In short, the wall of immunity against COVID is stronger and taller in some places than others. Pocket of vulnerable people remain in parts of the United States and around the world, leaving the door open for more mutations to emerge. New variants could be even more contagious, more severe, or better able to evade existing vaccines and other treatments.

Finding our way out of the pandemic
There is no doubt that we’re better off now than we were a year ago. But there is no escaping the fact that immunity waxes and wanes with exposure… and time.

The pandemic likely won’t end with the flip of a switch. Instead, the coronavirus may fade into the distance like a receding tide, that ebbs and flows.
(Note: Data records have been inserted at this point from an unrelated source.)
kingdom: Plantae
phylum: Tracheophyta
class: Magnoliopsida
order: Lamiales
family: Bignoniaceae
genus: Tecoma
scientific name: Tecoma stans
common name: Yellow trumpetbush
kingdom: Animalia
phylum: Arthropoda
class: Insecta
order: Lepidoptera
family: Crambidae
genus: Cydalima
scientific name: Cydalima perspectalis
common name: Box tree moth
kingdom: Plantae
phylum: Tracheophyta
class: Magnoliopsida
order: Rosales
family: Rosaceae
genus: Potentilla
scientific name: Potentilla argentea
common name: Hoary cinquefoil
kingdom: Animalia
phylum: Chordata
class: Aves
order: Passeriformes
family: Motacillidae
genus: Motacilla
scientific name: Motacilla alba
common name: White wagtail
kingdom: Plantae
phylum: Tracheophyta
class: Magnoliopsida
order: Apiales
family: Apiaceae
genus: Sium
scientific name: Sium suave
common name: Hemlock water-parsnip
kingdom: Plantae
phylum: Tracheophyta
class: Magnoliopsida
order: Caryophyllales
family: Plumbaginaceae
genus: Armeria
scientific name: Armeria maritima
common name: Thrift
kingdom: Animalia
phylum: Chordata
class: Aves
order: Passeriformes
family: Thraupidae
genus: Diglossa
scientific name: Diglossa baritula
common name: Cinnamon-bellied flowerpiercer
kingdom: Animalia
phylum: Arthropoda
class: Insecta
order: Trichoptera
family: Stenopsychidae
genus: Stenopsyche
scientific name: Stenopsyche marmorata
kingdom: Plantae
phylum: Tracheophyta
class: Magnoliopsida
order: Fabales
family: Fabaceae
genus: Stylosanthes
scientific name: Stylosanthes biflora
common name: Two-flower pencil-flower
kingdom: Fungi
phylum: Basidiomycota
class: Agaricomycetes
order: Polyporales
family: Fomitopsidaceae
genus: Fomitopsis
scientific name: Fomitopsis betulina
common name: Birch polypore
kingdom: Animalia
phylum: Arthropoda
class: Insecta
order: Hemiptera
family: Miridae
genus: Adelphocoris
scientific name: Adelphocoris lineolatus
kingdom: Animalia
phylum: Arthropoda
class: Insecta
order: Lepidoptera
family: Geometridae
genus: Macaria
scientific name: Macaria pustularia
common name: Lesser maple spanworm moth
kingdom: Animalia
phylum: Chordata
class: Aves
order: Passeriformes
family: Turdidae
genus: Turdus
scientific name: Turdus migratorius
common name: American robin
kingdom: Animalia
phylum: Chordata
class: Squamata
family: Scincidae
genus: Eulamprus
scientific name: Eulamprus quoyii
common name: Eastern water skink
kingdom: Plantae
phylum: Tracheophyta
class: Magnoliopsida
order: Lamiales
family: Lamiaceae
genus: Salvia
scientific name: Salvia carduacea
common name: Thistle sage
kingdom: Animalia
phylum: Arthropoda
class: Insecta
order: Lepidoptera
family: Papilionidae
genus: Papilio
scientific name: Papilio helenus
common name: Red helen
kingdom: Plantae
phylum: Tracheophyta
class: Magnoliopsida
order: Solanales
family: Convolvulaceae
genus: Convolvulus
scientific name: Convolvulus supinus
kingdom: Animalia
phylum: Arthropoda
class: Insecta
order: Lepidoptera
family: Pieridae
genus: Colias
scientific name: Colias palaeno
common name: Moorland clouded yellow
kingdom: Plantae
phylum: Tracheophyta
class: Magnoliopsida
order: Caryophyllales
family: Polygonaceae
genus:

In time, it may still cause limited outbreaks in places where most people are immune and more widespread disease where most people are not.

When we reach this point, COVID will be considered endemic, like the flu.

So how do we get from pandemic to endemic?

Over time, immunity to COVID among the population through infection, vaccination—or both—along with other preventative measures, will slow the spread of the disease, ultimately reducing the number of hospitalizations and deaths as well.

To be clear, vaccination is the only safe and effective way to gain COVID immunity. The long-term risks of COVID infection, which may include breathing problems, heart complications, an increased risk for diabetes, stroke and more, are still being investigated. But the disease, which can damage the lungs, brain, and heart, has already killed more than 860,000 Americans as of January 21.

What we do know for sure: COVID precautions—vaccinating, testing, masking, hand hygiene and others—are saving lives and helping to prevent the coronavirus from spreading and mutating. But COVID won’t be under control until most people around the world are vaccinated. In the meantime, the more people who continue to follow these preventative guidelines, the sooner we bring the pandemic to an end.